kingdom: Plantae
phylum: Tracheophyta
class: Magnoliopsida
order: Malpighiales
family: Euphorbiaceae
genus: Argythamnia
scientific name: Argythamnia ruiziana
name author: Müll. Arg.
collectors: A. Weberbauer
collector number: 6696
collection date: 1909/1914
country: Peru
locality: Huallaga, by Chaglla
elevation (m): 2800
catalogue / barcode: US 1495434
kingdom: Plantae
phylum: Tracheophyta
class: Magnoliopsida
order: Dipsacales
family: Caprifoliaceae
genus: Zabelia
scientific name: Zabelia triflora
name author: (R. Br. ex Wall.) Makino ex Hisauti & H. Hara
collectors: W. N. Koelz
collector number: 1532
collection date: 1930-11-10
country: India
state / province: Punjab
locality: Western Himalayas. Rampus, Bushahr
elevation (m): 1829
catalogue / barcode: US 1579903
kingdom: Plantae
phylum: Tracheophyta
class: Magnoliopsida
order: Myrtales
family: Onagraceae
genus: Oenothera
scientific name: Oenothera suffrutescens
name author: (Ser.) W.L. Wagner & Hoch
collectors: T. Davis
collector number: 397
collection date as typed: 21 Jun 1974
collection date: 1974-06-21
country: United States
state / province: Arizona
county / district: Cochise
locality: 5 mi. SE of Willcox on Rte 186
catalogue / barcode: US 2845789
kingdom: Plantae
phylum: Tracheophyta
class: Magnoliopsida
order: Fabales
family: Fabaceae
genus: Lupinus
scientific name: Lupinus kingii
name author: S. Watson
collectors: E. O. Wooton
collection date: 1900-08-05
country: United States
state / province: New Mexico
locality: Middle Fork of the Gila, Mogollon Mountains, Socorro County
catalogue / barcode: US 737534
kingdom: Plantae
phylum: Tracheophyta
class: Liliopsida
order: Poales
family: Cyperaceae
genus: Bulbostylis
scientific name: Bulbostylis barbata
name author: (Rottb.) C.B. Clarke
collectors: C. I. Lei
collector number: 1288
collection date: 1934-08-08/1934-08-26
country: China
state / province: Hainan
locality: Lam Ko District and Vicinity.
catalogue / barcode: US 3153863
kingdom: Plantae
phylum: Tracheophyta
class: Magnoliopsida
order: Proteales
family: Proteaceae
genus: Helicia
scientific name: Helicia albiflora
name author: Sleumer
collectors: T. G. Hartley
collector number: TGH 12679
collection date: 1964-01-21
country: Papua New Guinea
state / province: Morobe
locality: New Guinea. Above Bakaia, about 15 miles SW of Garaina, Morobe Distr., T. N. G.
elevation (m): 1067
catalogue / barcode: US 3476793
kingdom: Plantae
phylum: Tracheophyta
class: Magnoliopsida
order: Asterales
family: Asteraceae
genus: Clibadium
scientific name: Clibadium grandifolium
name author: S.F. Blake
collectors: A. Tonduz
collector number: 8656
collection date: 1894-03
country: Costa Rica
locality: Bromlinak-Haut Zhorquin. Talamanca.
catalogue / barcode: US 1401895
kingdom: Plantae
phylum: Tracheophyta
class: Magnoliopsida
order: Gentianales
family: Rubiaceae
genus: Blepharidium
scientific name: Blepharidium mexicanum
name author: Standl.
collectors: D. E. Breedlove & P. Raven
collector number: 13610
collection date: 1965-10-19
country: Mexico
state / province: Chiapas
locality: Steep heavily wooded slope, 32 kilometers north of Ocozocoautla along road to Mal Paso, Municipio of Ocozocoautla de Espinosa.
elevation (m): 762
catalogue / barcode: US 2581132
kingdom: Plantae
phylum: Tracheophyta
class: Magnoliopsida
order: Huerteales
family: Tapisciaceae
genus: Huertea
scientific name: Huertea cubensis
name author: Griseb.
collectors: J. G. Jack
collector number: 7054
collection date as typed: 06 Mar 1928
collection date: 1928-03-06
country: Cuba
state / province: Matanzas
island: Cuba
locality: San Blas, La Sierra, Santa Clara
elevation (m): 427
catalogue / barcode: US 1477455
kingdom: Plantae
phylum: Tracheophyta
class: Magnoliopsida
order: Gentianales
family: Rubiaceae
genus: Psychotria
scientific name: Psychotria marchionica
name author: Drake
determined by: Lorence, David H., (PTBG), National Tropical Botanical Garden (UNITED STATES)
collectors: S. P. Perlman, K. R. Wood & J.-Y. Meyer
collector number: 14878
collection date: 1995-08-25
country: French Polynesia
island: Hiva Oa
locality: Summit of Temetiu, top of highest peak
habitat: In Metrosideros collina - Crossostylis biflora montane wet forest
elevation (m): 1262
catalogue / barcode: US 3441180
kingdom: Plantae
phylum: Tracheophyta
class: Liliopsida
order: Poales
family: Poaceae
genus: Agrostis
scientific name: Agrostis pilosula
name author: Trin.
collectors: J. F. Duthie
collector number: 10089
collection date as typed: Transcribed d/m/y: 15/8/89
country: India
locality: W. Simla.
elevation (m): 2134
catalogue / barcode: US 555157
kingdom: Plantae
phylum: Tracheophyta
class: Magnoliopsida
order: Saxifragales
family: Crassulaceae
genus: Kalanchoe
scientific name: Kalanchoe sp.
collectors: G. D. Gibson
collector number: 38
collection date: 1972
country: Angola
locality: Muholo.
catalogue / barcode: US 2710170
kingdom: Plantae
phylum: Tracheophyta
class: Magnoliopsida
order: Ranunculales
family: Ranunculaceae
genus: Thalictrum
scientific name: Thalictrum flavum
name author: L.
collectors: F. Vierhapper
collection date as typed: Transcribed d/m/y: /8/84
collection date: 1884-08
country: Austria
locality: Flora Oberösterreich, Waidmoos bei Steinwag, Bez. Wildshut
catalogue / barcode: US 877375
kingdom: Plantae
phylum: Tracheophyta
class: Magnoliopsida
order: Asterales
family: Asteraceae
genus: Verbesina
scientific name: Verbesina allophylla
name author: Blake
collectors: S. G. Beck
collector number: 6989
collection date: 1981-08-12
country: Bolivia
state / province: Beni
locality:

****************************************

Copy all of the data above line for line, without changing a single character.

* **TASK ANSWER**
kingdom: Plantae
phylum: Tracheophyta
class: Magnoliopsida
order: Malpighiales
family: Euphorbiaceae
genus: Argythamnia
scientific name: Argythamnia ruiziana
name author: Müll. Arg.
collectors: A. Weberbauer
collector number: 6696
collection date: 1909/1914
country: Peru
locality: Huallaga, by Chaglla
elevation (m): 2800
catalogue / barcode: US 1495434
kingdom: Plantae
phylum: Tracheophyta
class: Magnoliopsida
order: Dipsacales
family: Caprifoliaceae
genus: Zabelia
scientific name: Zabelia triflora
name author: (R. Br. ex Wall.) Makino ex Hisauti & H. Hara
collectors: W. N. Koelz
collector number: 1532
collection date: 1930-11-10
country: India
state / province: Punjab
locality: Western Himalayas. Rampus, Bushahr
elevation (m): 1829
catalogue / barcode: US 1579903
kingdom: Plantae
phylum: Tracheophyta
class: Magnoliopsida
order: Myrtales
family: Onagraceae
genus: Oenothera
scientific name: Oenothera suffrutescens
name author: (Ser.) W.L. Wagner & Hoch
collectors: T. Davis
collector number: 397
collection date as typed: 21 Jun 1974
collection date: 1974-06-21
country: United States
state / province: Arizona
county / district: Cochise
locality: 5 mi. SE of Willcox on Rte 186
catalogue / barcode: US 2845789
kingdom: Plantae
phylum: Tracheophyta
class: Magnoliopsida
order: Fabales
family: Fabaceae
genus: Lupinus
scientific name: Lupinus kingii
name author: S. Watson
collectors: E. O. Wooton
collection date: 1900-08-05
country: United States
state / province: New Mexico
locality: Middle Fork of the Gila, Mogollon Mountains, Socorro County
catalogue / barcode: US 737534
kingdom: Plantae
phylum: Tracheophyta
class: Liliopsida
order: Poales
family: Cyperaceae
genus: Bulbostylis
scientific name: Bulbostylis barbata
name author: (Rottb.) C.B. Clarke
collectors: C. I. Lei
collector number: 1288
collection date: 1934-08-08/1934-08-26
country: China
state / province: Hainan
locality: Lam Ko District and Vicinity.
catalogue / barcode: US 3153863
kingdom: Plantae
phylum: Tracheophyta
class: Magnoliopsida
order: Proteales
family: Proteaceae
genus: Helicia
scientific name: Helicia albiflora
name author: Sleumer
collectors: T. G. Hartley
collector number: TGH 12679
collection date: 1964-01-21
country: Papua New Guinea
state / province: Morobe
locality: New Guinea. Above Bakaia, about 15 miles SW of Garaina, Morobe Distr., T. N. G.
elevation (m): 1067
catalogue / barcode: US 3476793
kingdom: Plantae
phylum: Tracheophyta
class: Magnoliopsida
order: Asterales
family: Asteraceae
genus: Clibadium
scientific name: Clibadium grandifolium
name author: S.F. Blake
collectors: A. Tonduz
collector number: 8656
collection date: 1894-03
country: Costa Rica
locality: Bromlinak-Haut Zhorquin. Talamanca.
catalogue / barcode: US 1401895
kingdom: Plantae
phylum: Tracheophyta
class: Magnoliopsida
order: Gentianales
family: Rubiaceae
genus: Blepharidium
scientific name: Blepharidium mexicanum
name author: Standl.
collectors: D. E. Breedlove & P. Raven
collector number: 13610
collection date: 1965-10-19
country: Mexico
state / province: Chiapas
locality: Steep heavily wooded slope, 32 kilometers north of Ocozocoautla along road to Mal Paso, Municipio of Ocozocoautla de Espinosa.
elevation (m): 762
catalogue / barcode: US 2581132
kingdom: Plantae
phylum: Tracheophyta
class: Magnoliopsida
order: Huerteales
family: Tapisciaceae
genus: Huertea
scientific name: Huertea cubensis
name author: Griseb.
collectors: J. G. Jack
collector number: 7054
collection date as typed: 06 Mar 1928
collection date: 1928-03-06
country: Cuba
state / province: Matanzas
island: Cuba
locality: San Blas, La Sierra, Santa Clara
elevation (m): 427
catalogue / barcode: US 1477455
kingdom: Plantae
phylum: Tracheophyta
class: Magnoliopsida
order: Gentianales
family: Rubiaceae
genus: Psychotria
scientific name: Psychotria marchionica
name author: Drake
determined by: Lorence, David H., (PTBG), National Tropical Botanical Garden (UNITED STATES)
collectors: S. P. Perlman, K. R. Wood & J.-Y. Meyer
collector number: 14878
collection date: 1995-08-25
country: French Polynesia
island: Hiva Oa
locality: Summit of Temetiu, top of highest peak
habitat: In Metrosideros collina - Crossostylis biflora montane wet forest
elevation (m): 1262
catalogue / barcode: US 3441180
kingdom: Plantae
phylum: Tracheophyta
class: Liliopsida
order: Poales
family: Poaceae
genus: Agrostis
scientific name: Agrostis pilosula
name author: Trin.
collectors: J. F. Duthie
collector number: 10089
collection date as typed: Transcribed d/m/y: 15/8/89
country: India
locality: W. Simla.
elevation (m): 2134
catalogue / barcode: US 555157
kingdom: Plantae
phylum: Tracheophyta
class: Magnoliopsida
order: Saxifragales
family: Crassulaceae
genus: Kalanchoe
scientific name: Kalanchoe sp.
collectors: G. D. Gibson
collector number: 38
collection date: 1972
country: Angola
locality: Muholo.
catalogue / barcode: US 2710170
kingdom: Plantae
phylum: Tracheophyta
class: Magnoliopsida
order: Ranunculales
family: Ranunculaceae
genus: Thalictrum
scientific name: Thalictrum flavum
name author: L.
collectors: F. Vierhapper
collection date as typed: Transcribed d/m/y: /8/84
collection date: 1884-08
country: Austria
locality: Flora Oberösterreich, Waidmoos bei Steinwag, Bez. Wildshut
catalogue / barcode: US 877375
kingdom: Plantae
phylum: Tracheophyta
class: Magnoliopsida
order: Asterales
family: Asteraceae
genus: Verbesina
scientific name: Verbesina allophylla
name author: Blake
collectors: S. G. Beck
collector number: 6989
collection date: 1981-08-12
country: Bolivia
state / province: Beni
locality:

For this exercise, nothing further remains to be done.